> [Aim of the exercise]: Below are entries with pictures in them. Output exactly the lines starting at the line with "331 177 3236" and ending at the line with "892 804 14.95", both included, but not the pictures.

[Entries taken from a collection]
☆ ☆ ☆
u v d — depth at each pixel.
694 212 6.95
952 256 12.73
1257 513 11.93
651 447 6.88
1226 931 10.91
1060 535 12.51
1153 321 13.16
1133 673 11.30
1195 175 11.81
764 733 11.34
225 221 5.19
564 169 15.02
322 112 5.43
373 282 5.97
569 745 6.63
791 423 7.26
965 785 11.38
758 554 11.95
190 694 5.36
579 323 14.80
☆ ☆ ☆
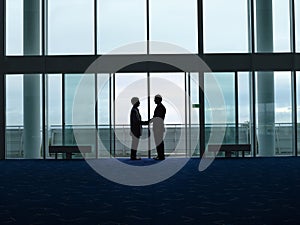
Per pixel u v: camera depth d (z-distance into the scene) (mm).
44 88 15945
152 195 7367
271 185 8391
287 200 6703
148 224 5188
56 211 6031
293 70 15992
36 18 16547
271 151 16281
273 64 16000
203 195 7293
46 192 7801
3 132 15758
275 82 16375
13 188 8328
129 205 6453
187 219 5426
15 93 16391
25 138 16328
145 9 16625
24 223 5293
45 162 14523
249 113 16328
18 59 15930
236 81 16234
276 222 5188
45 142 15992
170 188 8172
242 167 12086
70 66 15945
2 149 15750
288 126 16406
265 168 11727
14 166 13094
☆ ☆ ☆
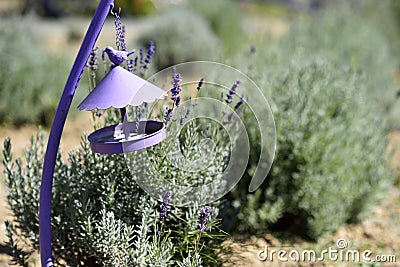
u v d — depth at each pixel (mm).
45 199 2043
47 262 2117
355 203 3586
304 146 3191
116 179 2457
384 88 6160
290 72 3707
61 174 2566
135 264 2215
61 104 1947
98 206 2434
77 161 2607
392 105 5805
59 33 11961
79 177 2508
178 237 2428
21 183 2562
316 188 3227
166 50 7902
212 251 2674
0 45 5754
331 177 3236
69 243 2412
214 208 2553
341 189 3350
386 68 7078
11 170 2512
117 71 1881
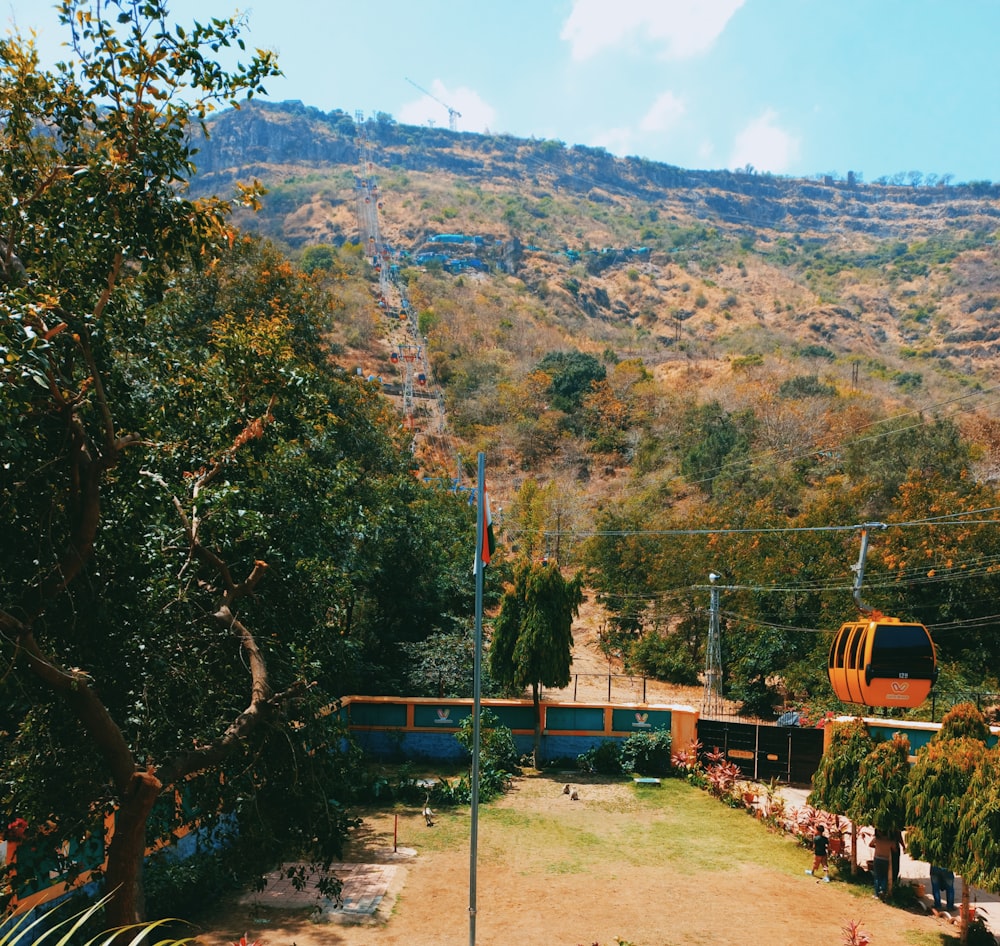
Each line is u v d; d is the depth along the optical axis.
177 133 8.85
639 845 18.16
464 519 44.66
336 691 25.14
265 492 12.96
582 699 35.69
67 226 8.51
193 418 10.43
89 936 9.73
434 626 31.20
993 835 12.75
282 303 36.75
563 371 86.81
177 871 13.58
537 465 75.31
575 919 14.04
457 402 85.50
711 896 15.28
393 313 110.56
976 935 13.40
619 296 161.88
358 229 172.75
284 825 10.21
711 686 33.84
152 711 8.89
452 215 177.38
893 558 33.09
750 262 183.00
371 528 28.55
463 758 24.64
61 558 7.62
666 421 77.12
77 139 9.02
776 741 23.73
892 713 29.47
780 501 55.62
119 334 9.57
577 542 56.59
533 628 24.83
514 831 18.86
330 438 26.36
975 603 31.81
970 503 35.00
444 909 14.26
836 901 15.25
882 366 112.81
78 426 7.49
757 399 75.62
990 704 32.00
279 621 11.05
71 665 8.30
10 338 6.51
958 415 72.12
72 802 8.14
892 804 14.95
☆ ☆ ☆
> [The answer]:
331 177 3236
69 243 2412
214 208 2553
341 189 3350
386 68 7078
11 170 2512
117 71 1881
Each line is u v d; d is the depth along the optical axis.
177 133 8.85
639 845 18.16
464 519 44.66
336 691 25.14
265 492 12.96
582 699 35.69
67 226 8.51
193 418 10.43
89 936 9.73
434 626 31.20
993 835 12.75
282 303 36.75
563 371 86.81
177 871 13.58
537 465 75.31
575 919 14.04
457 402 85.50
711 896 15.28
393 313 110.56
976 935 13.40
619 296 161.88
358 229 172.75
284 825 10.21
711 686 33.84
152 711 8.89
452 215 177.38
893 558 33.09
750 262 183.00
371 528 28.55
463 758 24.64
61 558 7.62
666 421 77.12
77 139 9.02
776 741 23.73
892 713 29.47
780 501 55.62
119 334 9.57
577 542 56.59
533 628 24.83
514 831 18.86
330 438 26.36
975 603 31.81
970 503 35.00
444 909 14.26
836 901 15.25
882 366 112.81
78 426 7.49
757 399 75.62
990 704 32.00
279 621 11.05
71 665 8.30
10 338 6.51
958 415 72.12
72 802 8.14
892 804 14.95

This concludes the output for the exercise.